First, we have to resist the reductive interpretation of veiling as the quintessential sign of women’s unfreedom (…) Second, we shouldn’t reduce the diverse situations and attitudes of millions of Muslim women to a single item of clothing. Perhaps it is time to give up the black and white Western obsession with the veil and focus on some serious issues that feminists and others concerned with women’s lives should indeed be concerned with.

As argued by Smith-Hefner (2007), for reasons of piety and protection, modesty, and mobility, by the early 2000s, veiling had become increasingly common among middle-class Javanese women, resulting in a de facto requirement for women attending university. Several new, more explicitly “Muslim” enterprises—including banks, restaurants, nursery schools, bookstores, and food stores—have also made veiling mandatory for female employees. One consequence of this rapidly expanding market for headscarves has been the proliferation of stores and boutiques offering Islami clothing and a wide array of Muslim-style fashions. Modern pluralism needs to be considered: “Jilbab, kerudung, cadar, fongki—the different forms that Javanese veiling takes represent different visions of Islam, different constructions of community, and different ways of engaging modern pluralism. Hardly a symbol of domestic seclusion, for many middle-class Javanese, the “new veil” or jilbab is a symbol of modern Muslim womanhood as expressed in varied modern environments: university campuses, government offices, big cities, and employment markets” (Smith-Hefner 2007, p. 414).

■ **DIRECTIVE A**:
Answer these questions about the passage on veiling.
(i) What single thing does the opening paragraph say the diverse situations and attitudes of millions of Muslim women should not be reduced to?
(ii) By what period had veiling become increasingly common among middle-class Javanese women?
(iii) What is the "new veil" called in the quoted description of middle-class Javanese women?

■ **AVAILABLE DATA**:
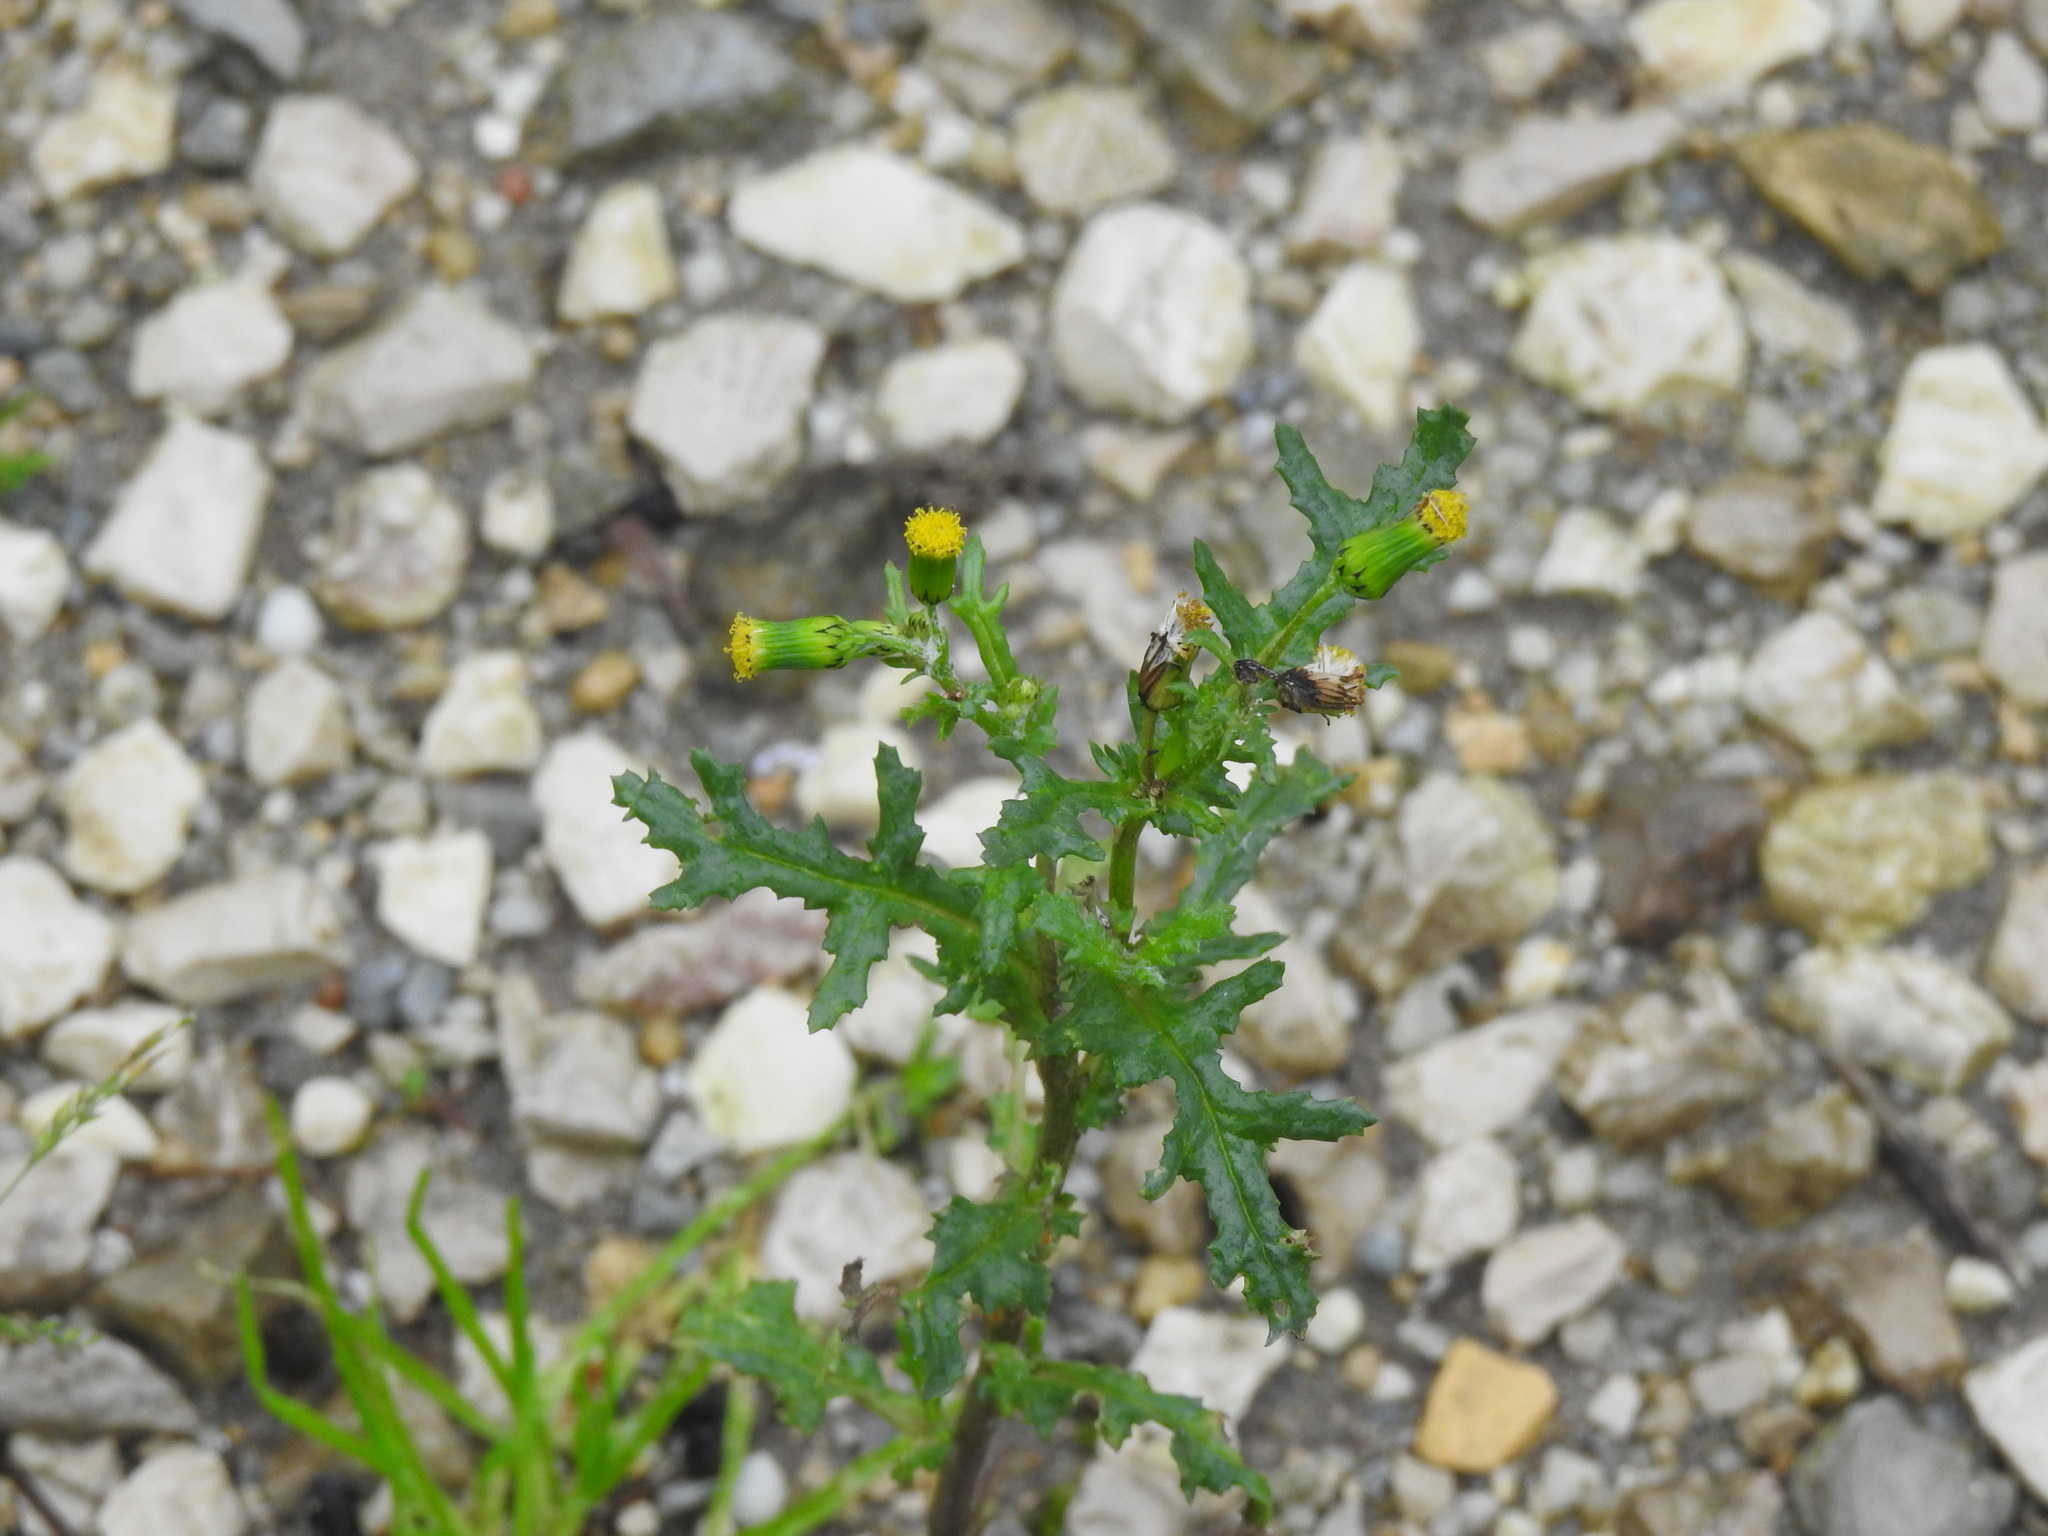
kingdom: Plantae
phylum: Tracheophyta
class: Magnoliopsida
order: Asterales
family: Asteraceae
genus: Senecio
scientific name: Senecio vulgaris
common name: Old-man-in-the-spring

--

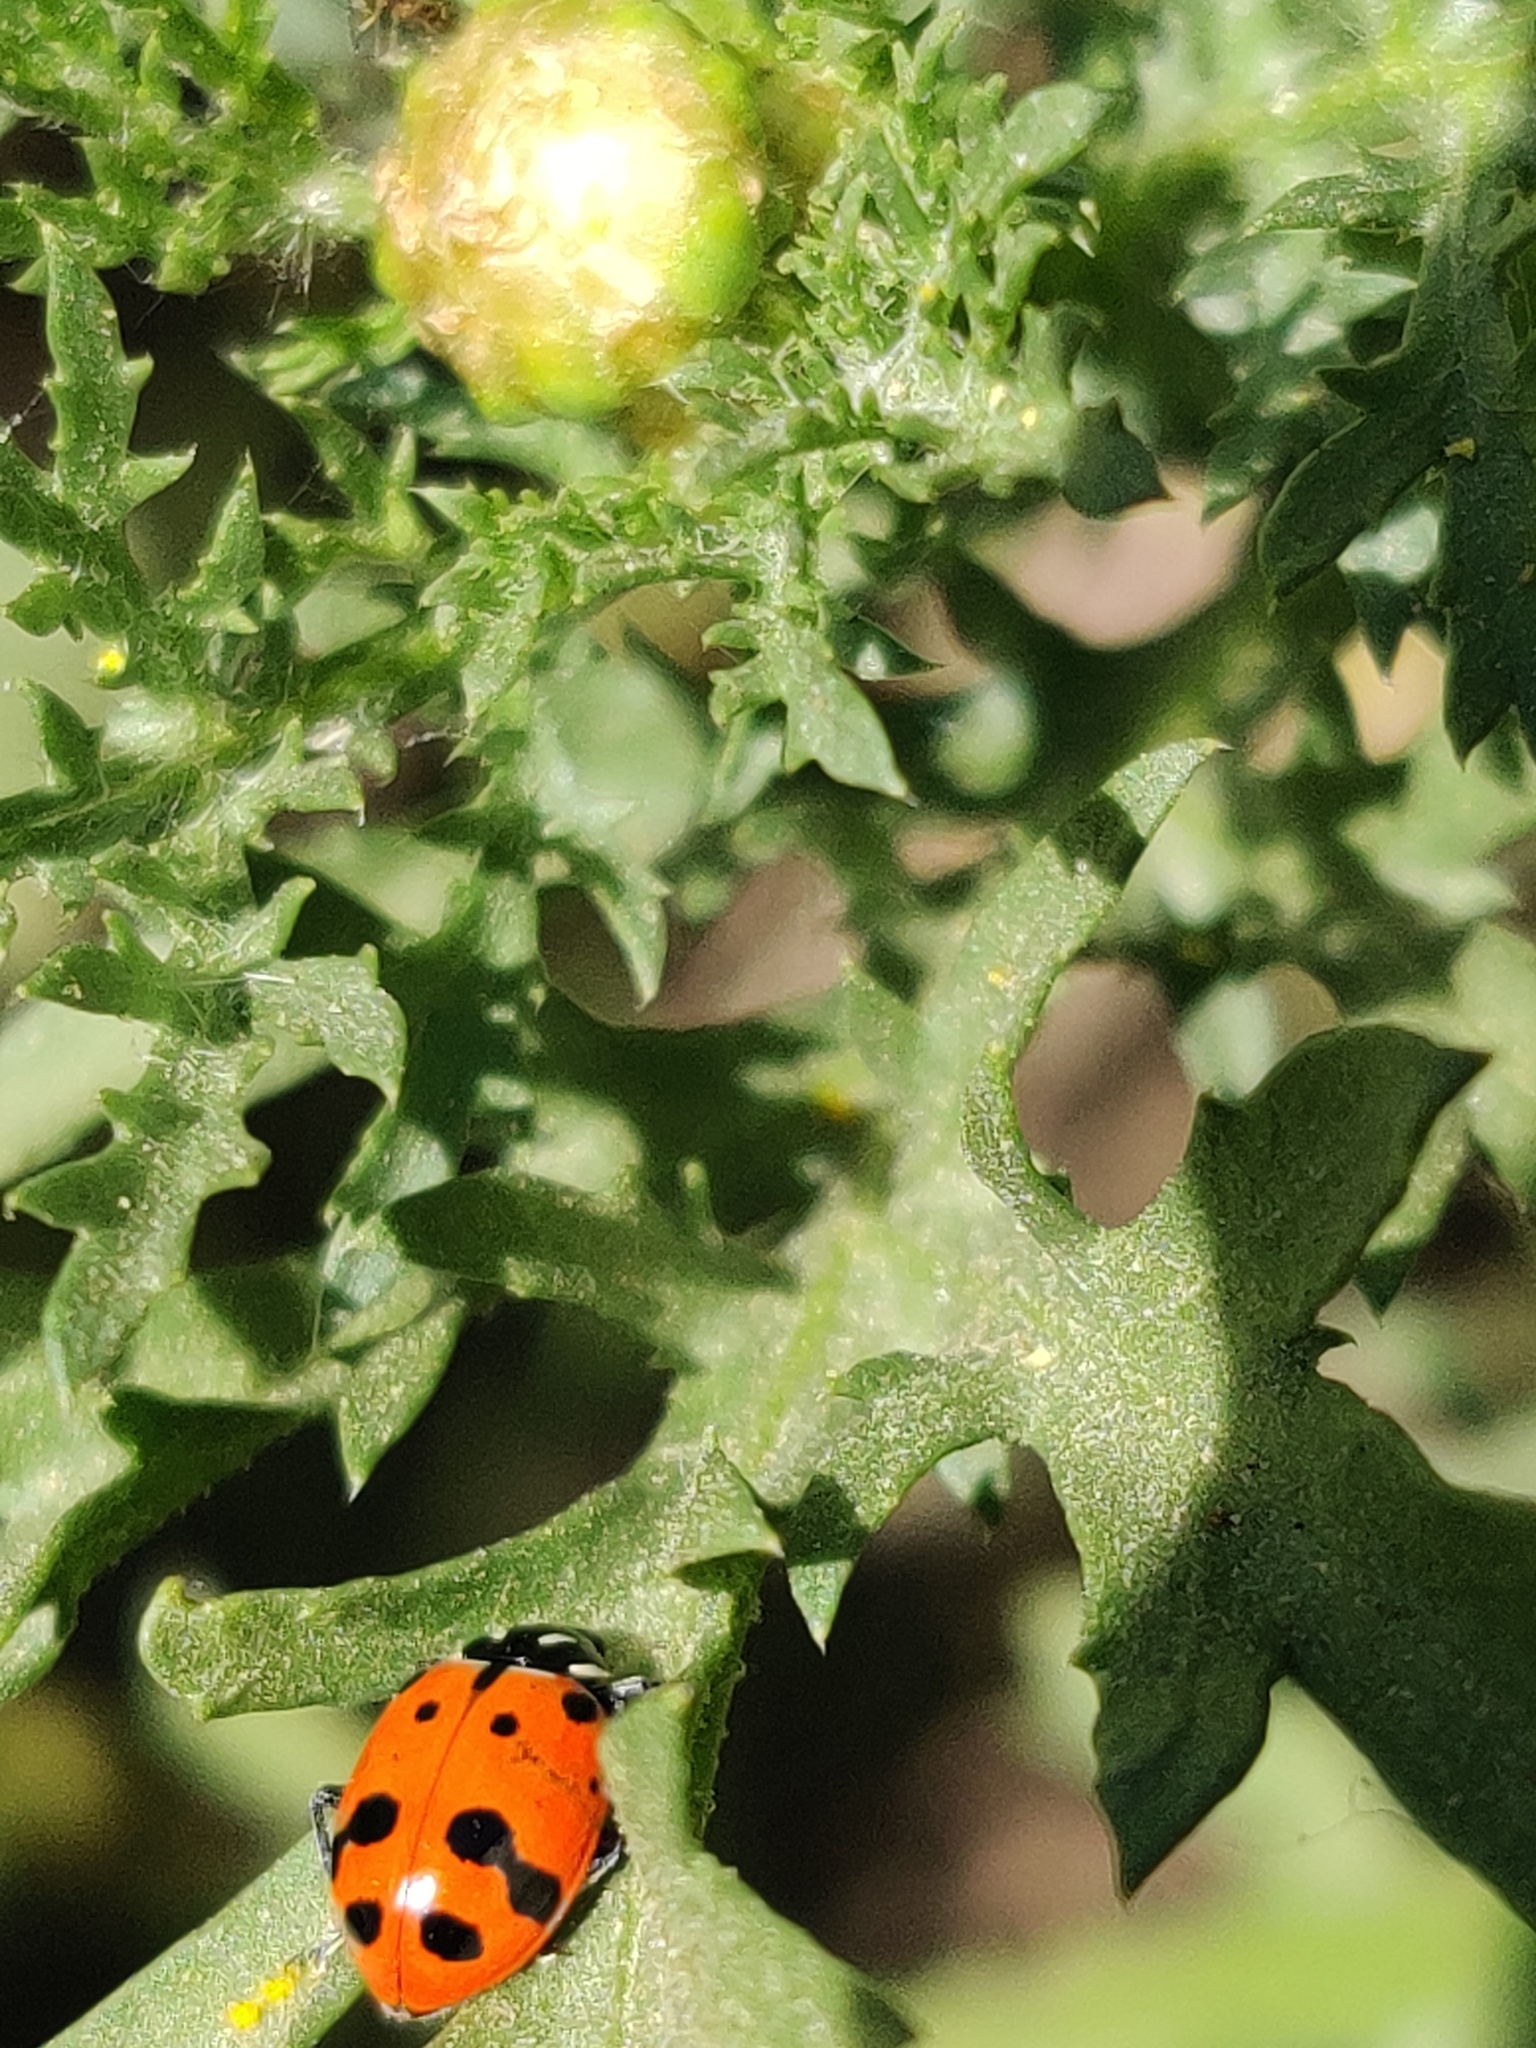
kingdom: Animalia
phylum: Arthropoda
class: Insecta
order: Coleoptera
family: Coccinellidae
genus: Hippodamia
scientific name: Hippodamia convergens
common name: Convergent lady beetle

■ **DIRECTIVE B**: In the records, repeat every line from the one containing "phylum: Arthropoda" through the one containing "common name: Convergent lady beetle".

■ **WORKED SOLUTION A**:
(i) A single item of clothing.
(ii) The early 2000s.
(iii) The jilbab.

■ **WORKED SOLUTION B**:
phylum: Arthropoda
class: Insecta
order: Coleoptera
family: Coccinellidae
genus: Hippodamia
scientific name: Hippodamia convergens
common name: Convergent lady beetle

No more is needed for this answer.